- **EXERCISE**: Below are records; copy every line in them that holds the word "align".

- **INFORMATION SUPPLIED**:
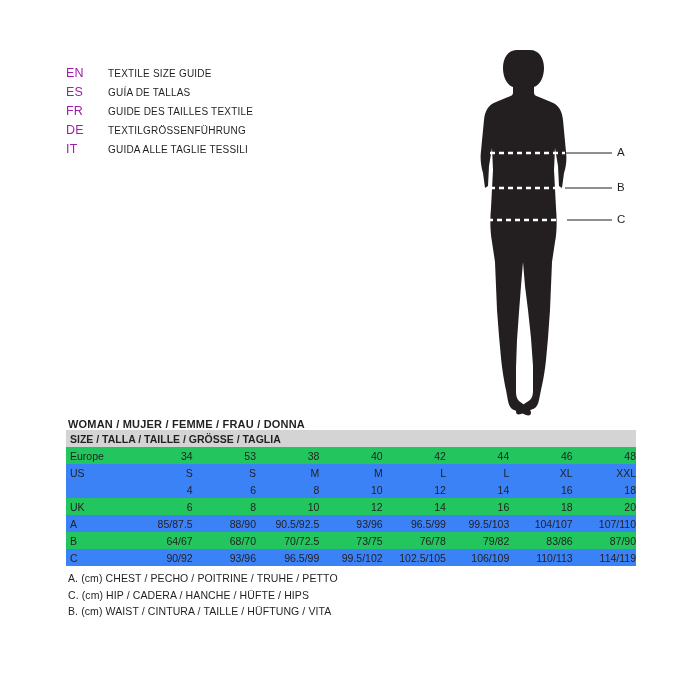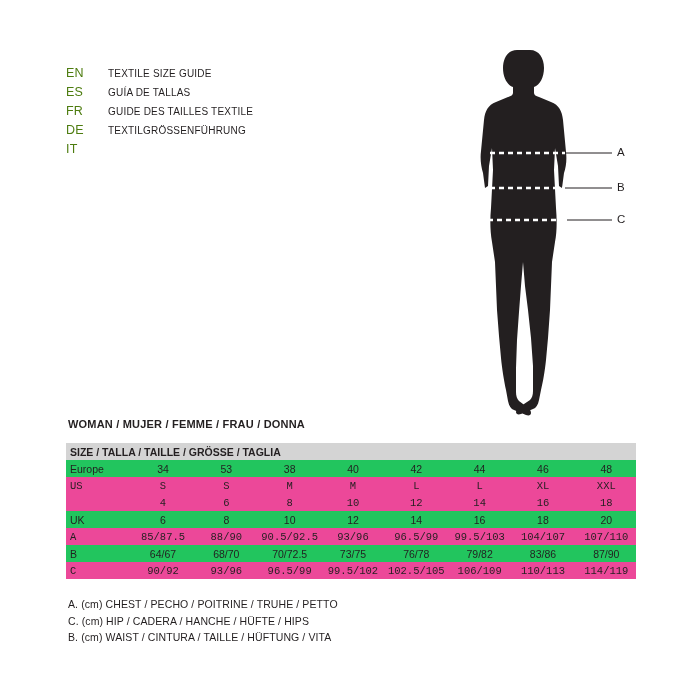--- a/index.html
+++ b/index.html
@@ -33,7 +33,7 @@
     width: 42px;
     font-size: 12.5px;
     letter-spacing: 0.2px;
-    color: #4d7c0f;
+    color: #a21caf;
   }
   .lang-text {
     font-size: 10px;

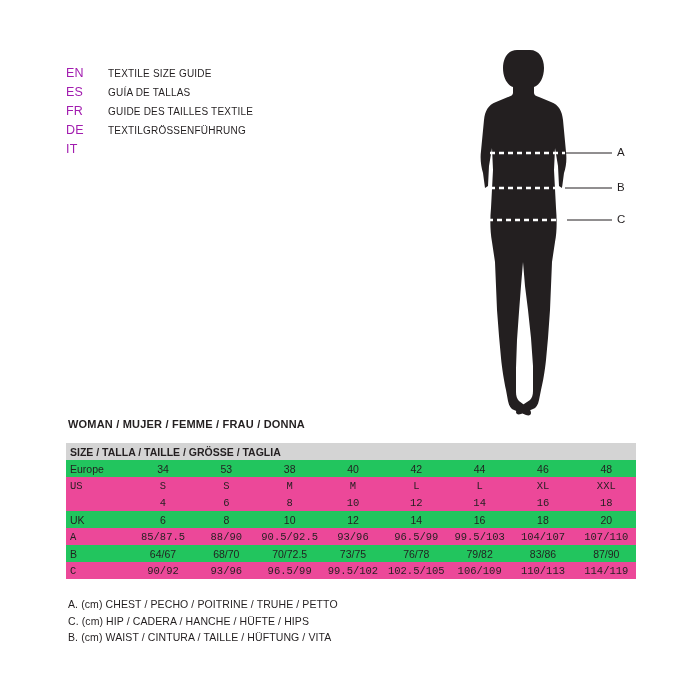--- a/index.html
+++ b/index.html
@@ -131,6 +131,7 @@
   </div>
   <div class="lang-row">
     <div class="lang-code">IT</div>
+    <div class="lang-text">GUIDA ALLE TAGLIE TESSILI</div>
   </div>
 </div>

==

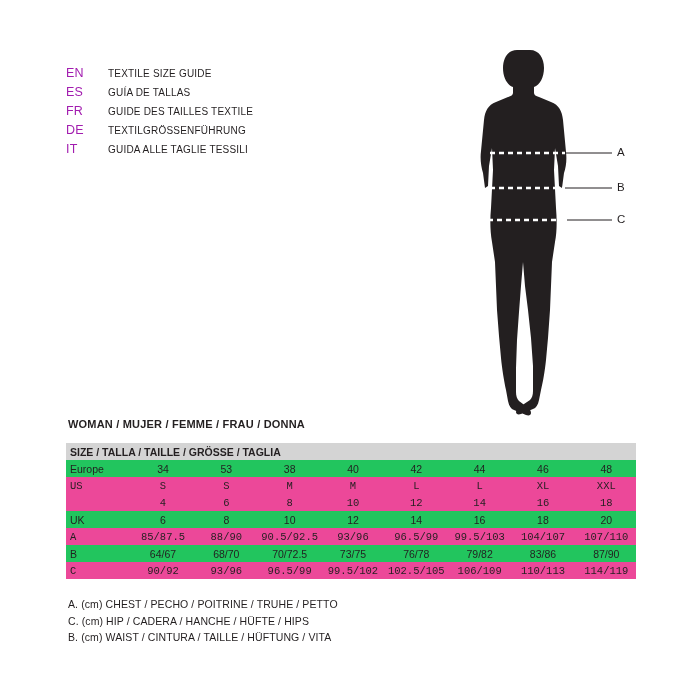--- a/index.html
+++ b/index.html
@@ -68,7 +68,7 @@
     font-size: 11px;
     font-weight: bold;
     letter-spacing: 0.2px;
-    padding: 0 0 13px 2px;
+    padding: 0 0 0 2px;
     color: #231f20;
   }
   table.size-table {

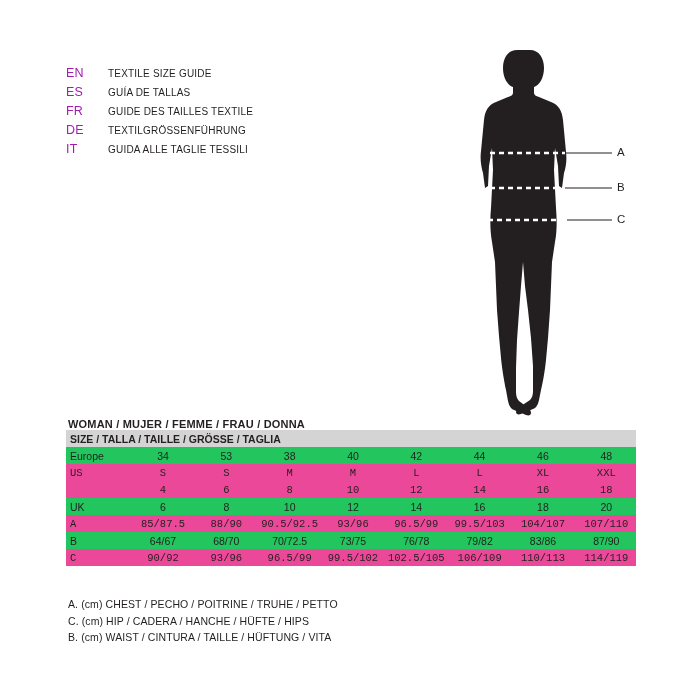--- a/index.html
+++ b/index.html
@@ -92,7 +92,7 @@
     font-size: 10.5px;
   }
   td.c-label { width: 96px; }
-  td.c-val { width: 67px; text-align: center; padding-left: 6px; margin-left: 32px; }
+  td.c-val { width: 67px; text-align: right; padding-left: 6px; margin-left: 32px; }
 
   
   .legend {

- **ANSWER TO THE EXERCISE**:
-  td.c-val { width: 67px; text-align: center; padding-left: 6px; margin-left: 32px; }
+  td.c-val { width: 67px; text-align: right; padding-left: 6px; margin-left: 32px; }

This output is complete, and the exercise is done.